**Description of the task:** According to the Dictatorpedia page, in what year did Augusto Pinochet graduate from the military academy in Santiago?

Dictatorpedia
I am not a historian, so all
the information in Dictatorpedia is not history, but a personal view of some
facts.*
I also want to explain that I include only right-wing dictatorships
in this document, because in my eyes the dictatorship of the proletariat is a
completely different subject which needs to be analyzed separately. So to cover
this subject you need not only another document, but also another game than "Sim
Junta" (I strongly suggest the board game "Kremlin", from Avalon
Hill)
*Some parts of this document are information I found in
various books, Internet sites or magazines and in some cases I took the liberty
to use parts of text as they were and I hope that I didn't offend anyone by
doing so. For any comments please contact simjunta@excite.com
Chile
Augusto Pinochet
He was born in November
25, 1915 in Valparaiso of Chile. He graduated from the military academy in
Santiago in 1936, becoming a career military officer who was appointed army
commander in chief by President Allende 18 days before the coup. In 1973, with
the support of Usa (as president Nixon explained later in an interview, with
Castro in Cuba and Allende in Chile, U.S.A felt as the filling of a big
commounist sandwich, so they had to take action!!!), he planned and led a
military coup, which was the bloodiest in 20th-century South America. At least
5,000 were killed in the September military onslaught, among them the
democratically elected president Salvador Allende. He was killed fighting and
his body was recovered from the bombed remains of the Presidential Palace, which
had been heavily attacked by fighter jets. It was the start of a 17-year rule by
General Pinochet. But the bloodshed did not stop there. Pinochet was named
president of the victorious junta's governing council, and he immediately moved
to crush Chile's liberal opposition, arresting approximately 130,000 individuals
over a three-year period. In the following years a lot more Chilians were
arrested, tortured, executed or exiled! In 1976 the Pinochet's regime
anti-democratic tactics were glimpsed by the whole world when a former Allende
ambassador to the US was killed by a car bomb in Washington DC. Ten years later
General Pinochet himself was the target of an assassination attempt, by the
armed wing of the Communist Party. The dictator, unfortunately, escaped the
attack on his motorcade with a few minor injuries.
When in 1990 he stepped
down, it was due to his own miscalculation. He gambled his one-man rule on a
plebiscite and lost. The general was down but not out. The constitution he had
been instrumental in drawing up guaranteed that he would continue to be the army
commander-in-chief until 1998. He has ensured the armed forces remain largely
outside the control of the government - a condition that has made it difficult
to bring the military to book for past human rights offences.
Although still
powerful in Chile, Pinochet was arrested while on a trip in England, after a
request of the Spanish goverment, to bring him in trial on the account of
several human rights violations. The English goverment though refused to
extradite him to Spain, claiming that the general was too ill to face a trial
and continuing this way the England's notorius political role, as a true
supporter of all United States policies, fascist criminal dictators and
everything else opposed to democratic ideas! So Pinochet returned in Chile alive
and kicking, and the world still expects to see him pay for his
crimes!

**Record extracts:**

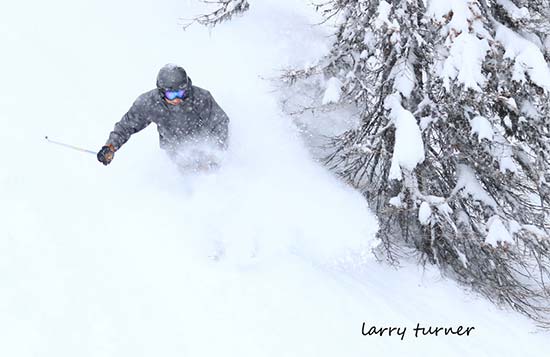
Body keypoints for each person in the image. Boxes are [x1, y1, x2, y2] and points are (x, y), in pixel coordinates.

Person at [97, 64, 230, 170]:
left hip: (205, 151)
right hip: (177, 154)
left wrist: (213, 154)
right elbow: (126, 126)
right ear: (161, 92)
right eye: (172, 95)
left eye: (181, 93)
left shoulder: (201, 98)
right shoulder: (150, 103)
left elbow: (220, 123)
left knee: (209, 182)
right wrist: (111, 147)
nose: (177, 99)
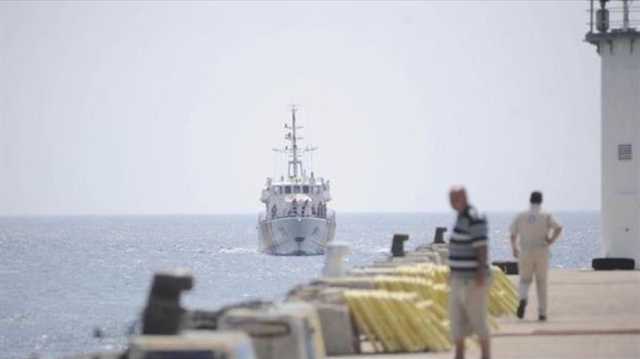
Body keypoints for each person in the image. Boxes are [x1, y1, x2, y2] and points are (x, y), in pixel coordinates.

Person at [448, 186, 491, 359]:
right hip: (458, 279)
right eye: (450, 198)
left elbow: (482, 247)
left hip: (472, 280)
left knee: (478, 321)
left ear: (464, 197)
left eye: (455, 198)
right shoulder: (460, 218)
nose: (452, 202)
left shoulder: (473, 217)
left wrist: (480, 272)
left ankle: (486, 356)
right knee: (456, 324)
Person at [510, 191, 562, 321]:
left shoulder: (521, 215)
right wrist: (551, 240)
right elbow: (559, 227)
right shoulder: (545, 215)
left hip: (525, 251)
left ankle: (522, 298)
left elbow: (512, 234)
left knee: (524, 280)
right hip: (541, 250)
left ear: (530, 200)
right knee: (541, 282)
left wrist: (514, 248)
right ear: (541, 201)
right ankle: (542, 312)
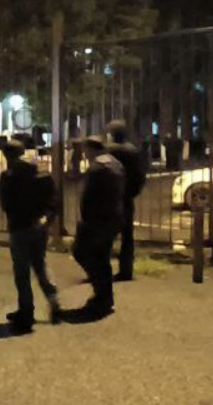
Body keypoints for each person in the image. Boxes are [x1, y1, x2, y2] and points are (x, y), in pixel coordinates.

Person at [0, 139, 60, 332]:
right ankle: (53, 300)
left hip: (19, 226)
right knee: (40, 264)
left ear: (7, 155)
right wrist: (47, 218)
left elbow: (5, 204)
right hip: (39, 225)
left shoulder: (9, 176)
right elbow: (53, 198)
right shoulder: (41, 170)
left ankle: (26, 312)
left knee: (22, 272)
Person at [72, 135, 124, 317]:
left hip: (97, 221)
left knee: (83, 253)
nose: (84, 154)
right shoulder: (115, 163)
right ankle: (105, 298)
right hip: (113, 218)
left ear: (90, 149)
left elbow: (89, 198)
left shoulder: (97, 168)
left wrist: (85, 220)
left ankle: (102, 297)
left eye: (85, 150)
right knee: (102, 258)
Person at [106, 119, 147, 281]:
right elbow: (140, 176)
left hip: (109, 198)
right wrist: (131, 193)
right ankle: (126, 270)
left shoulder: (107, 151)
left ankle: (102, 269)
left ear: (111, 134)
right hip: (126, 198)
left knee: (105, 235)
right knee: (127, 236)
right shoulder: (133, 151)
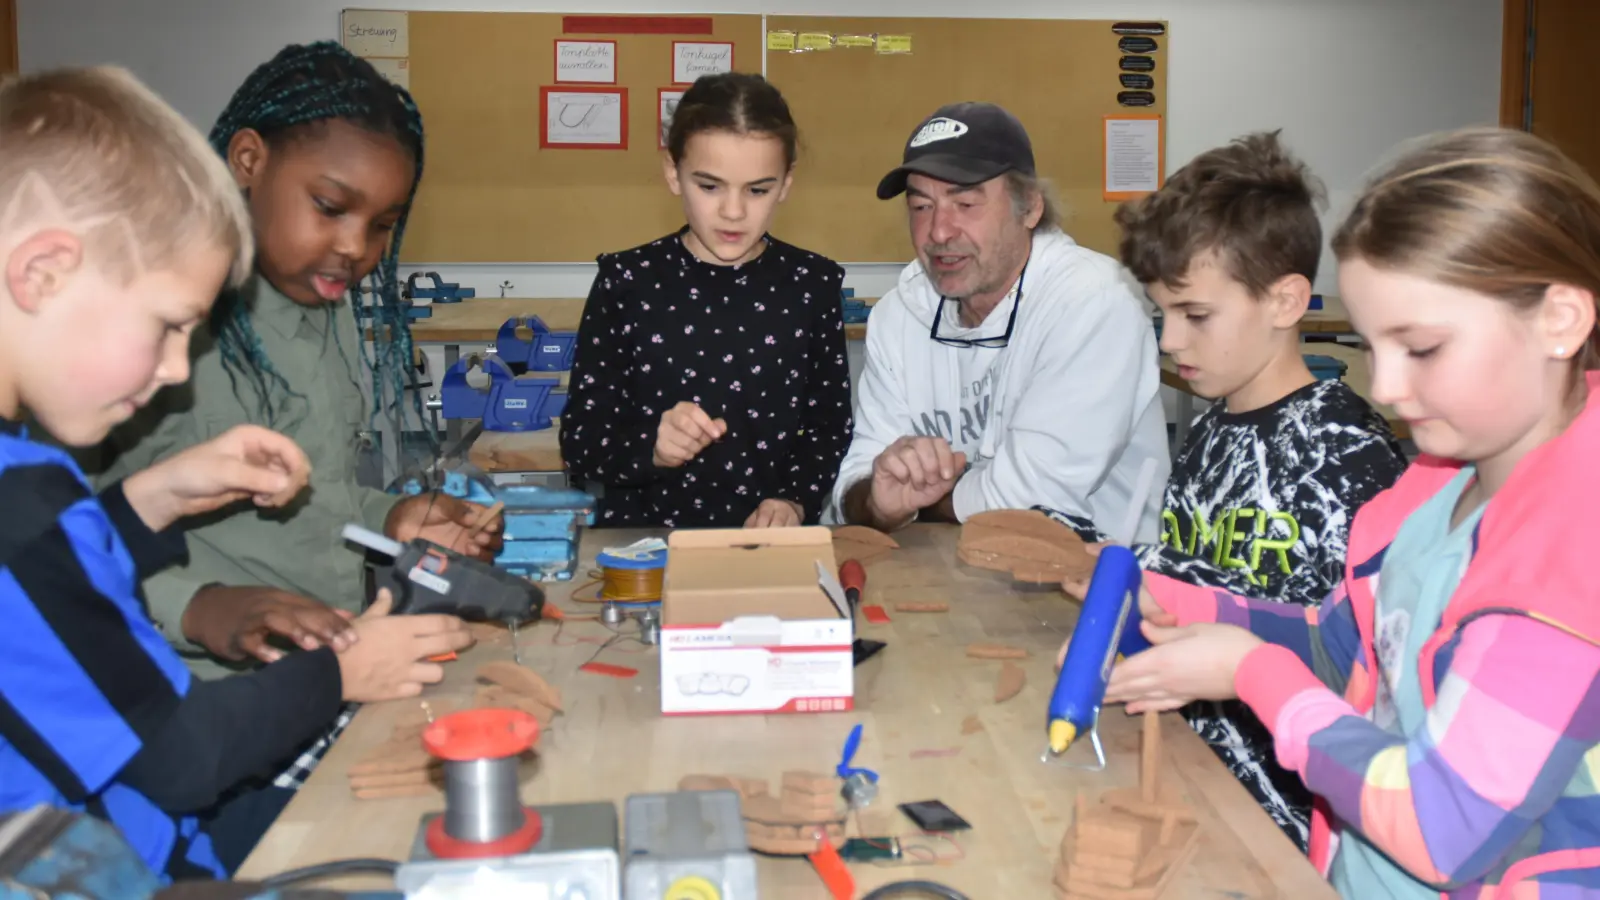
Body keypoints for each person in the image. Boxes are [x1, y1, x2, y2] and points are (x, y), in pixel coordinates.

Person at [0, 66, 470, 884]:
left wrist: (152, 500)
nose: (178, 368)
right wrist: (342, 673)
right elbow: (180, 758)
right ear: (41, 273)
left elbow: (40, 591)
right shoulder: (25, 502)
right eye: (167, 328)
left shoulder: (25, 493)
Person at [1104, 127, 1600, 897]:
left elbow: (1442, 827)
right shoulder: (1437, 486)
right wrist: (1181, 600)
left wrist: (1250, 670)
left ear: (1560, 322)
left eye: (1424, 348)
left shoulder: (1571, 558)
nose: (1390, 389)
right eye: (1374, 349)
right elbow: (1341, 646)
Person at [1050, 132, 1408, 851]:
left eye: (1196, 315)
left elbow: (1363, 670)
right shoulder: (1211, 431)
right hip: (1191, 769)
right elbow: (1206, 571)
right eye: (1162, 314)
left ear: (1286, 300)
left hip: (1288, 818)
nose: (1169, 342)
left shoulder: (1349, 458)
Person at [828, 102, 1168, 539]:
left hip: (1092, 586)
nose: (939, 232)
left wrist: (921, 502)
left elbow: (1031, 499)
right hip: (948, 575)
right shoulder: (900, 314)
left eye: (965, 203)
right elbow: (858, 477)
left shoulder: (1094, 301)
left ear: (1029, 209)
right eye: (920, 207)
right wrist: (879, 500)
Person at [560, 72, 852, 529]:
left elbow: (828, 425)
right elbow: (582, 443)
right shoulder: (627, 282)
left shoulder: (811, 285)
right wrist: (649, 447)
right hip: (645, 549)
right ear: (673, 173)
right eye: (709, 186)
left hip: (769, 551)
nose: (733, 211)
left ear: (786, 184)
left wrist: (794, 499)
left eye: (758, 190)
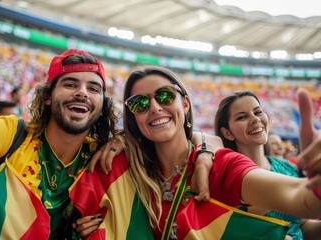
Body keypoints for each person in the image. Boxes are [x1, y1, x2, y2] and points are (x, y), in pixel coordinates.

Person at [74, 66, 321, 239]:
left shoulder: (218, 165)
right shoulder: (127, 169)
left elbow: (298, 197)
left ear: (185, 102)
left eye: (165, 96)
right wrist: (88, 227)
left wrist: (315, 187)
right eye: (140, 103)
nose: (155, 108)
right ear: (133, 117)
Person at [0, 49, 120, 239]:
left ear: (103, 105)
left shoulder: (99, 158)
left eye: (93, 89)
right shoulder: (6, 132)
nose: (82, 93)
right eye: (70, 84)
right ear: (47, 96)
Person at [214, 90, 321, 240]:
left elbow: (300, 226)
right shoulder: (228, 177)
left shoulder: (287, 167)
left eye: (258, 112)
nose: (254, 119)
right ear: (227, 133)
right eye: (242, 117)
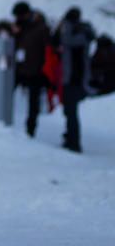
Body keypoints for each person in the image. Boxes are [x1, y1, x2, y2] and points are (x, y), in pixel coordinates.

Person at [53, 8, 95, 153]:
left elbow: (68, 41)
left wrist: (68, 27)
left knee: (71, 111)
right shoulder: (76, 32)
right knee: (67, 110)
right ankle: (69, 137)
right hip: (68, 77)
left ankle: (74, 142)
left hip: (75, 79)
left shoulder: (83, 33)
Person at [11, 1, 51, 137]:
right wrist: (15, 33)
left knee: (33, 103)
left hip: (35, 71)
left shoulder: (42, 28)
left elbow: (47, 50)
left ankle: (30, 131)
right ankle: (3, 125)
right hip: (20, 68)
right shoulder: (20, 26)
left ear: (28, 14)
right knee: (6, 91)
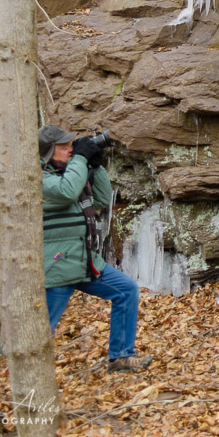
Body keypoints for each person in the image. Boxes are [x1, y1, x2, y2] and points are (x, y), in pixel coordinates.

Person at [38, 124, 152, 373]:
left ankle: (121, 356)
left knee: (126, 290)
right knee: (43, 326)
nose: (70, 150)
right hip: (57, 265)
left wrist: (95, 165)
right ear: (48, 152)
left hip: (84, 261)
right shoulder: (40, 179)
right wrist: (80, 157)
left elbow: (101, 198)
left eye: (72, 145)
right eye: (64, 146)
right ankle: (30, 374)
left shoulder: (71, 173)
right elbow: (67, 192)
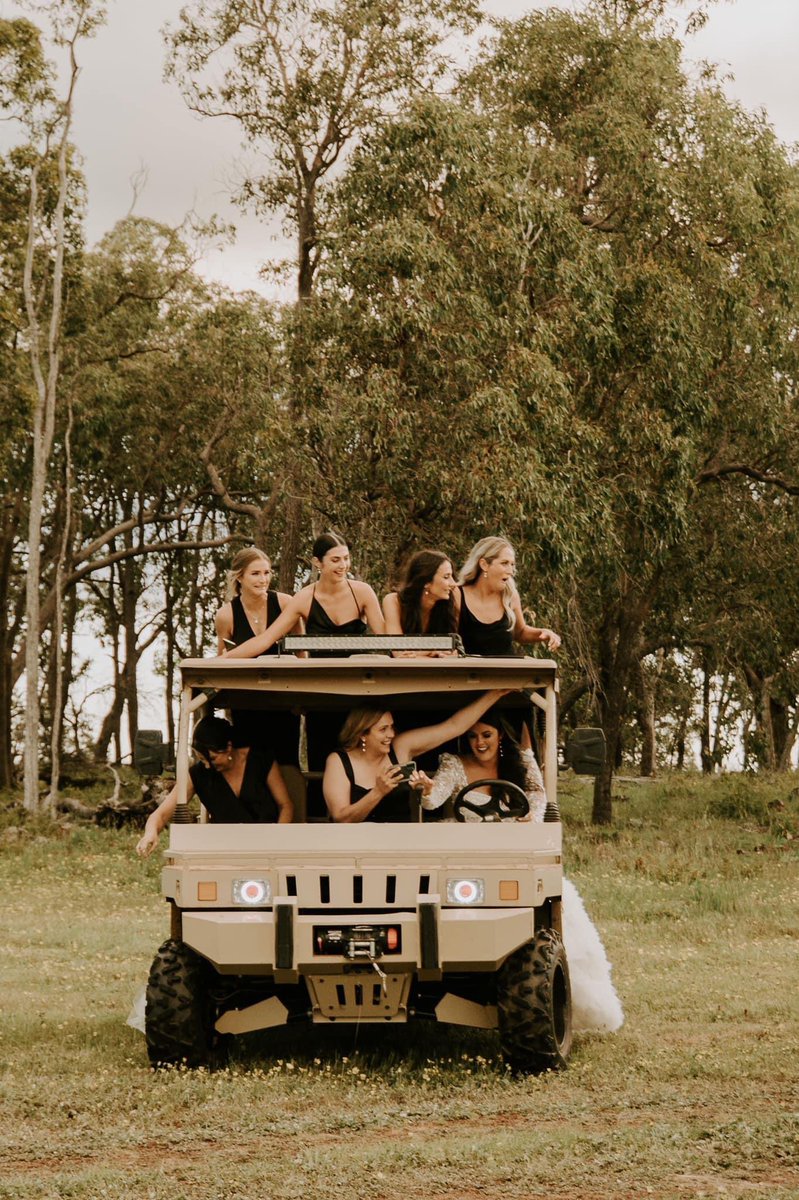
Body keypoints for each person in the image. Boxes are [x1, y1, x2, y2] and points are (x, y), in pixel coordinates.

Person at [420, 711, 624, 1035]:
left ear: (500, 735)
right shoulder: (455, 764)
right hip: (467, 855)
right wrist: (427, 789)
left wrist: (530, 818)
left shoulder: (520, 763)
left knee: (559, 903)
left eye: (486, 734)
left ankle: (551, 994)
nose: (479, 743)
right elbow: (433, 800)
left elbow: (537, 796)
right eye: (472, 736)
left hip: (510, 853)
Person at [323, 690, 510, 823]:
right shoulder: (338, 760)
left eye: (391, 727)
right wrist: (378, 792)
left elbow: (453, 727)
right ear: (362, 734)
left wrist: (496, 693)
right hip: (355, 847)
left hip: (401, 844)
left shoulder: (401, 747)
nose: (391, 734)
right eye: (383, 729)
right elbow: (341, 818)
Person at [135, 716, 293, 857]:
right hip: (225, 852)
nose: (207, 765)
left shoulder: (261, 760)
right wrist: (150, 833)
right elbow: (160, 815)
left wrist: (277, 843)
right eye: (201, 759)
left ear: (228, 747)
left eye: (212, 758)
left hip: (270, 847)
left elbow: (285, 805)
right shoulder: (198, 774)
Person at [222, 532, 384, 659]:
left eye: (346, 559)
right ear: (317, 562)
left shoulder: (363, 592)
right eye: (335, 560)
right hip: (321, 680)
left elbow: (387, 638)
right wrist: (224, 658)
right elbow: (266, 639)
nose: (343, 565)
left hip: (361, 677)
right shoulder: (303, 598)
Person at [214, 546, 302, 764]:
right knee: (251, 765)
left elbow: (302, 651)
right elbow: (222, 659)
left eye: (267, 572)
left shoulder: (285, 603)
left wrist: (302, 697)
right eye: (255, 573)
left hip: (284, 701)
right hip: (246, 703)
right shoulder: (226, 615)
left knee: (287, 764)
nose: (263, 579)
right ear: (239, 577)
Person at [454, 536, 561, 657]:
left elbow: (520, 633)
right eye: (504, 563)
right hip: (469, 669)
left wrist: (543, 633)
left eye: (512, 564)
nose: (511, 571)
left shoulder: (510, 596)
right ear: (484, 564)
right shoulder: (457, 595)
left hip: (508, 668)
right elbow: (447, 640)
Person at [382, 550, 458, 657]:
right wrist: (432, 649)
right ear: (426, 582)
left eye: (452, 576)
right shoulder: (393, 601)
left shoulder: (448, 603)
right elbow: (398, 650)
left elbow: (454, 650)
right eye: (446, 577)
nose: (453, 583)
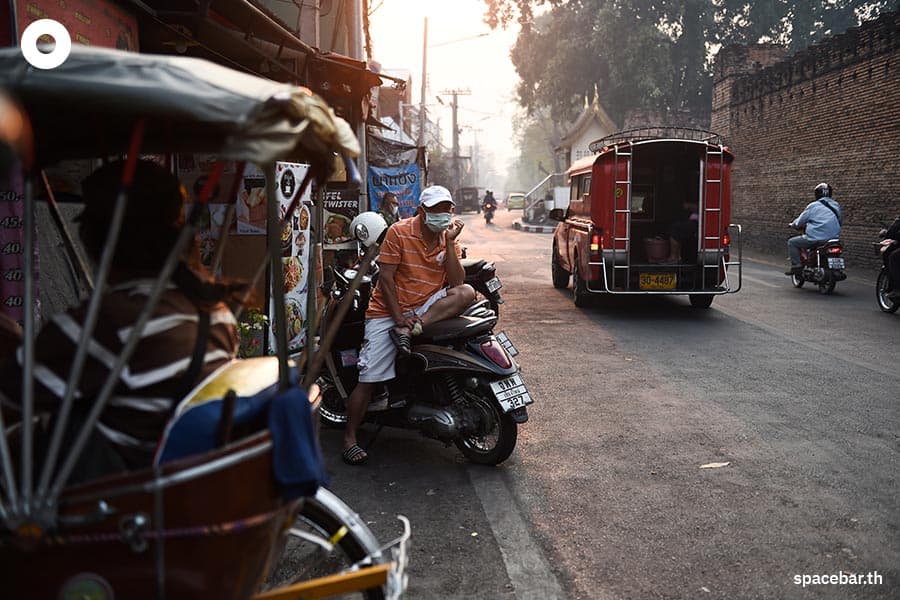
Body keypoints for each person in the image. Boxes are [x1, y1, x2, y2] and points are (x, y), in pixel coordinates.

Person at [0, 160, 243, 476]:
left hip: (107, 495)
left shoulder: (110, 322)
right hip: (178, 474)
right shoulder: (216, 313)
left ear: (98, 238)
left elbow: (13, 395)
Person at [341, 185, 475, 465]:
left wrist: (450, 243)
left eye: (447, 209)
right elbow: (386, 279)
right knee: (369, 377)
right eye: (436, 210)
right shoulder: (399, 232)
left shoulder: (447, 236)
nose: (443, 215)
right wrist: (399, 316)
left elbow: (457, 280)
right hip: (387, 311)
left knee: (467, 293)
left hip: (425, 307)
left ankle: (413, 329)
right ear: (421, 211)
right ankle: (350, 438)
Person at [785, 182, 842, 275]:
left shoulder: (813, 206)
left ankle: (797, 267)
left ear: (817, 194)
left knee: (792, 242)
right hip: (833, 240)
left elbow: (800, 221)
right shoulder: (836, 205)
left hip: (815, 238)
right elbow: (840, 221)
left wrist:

**Solution to the problem:** 1936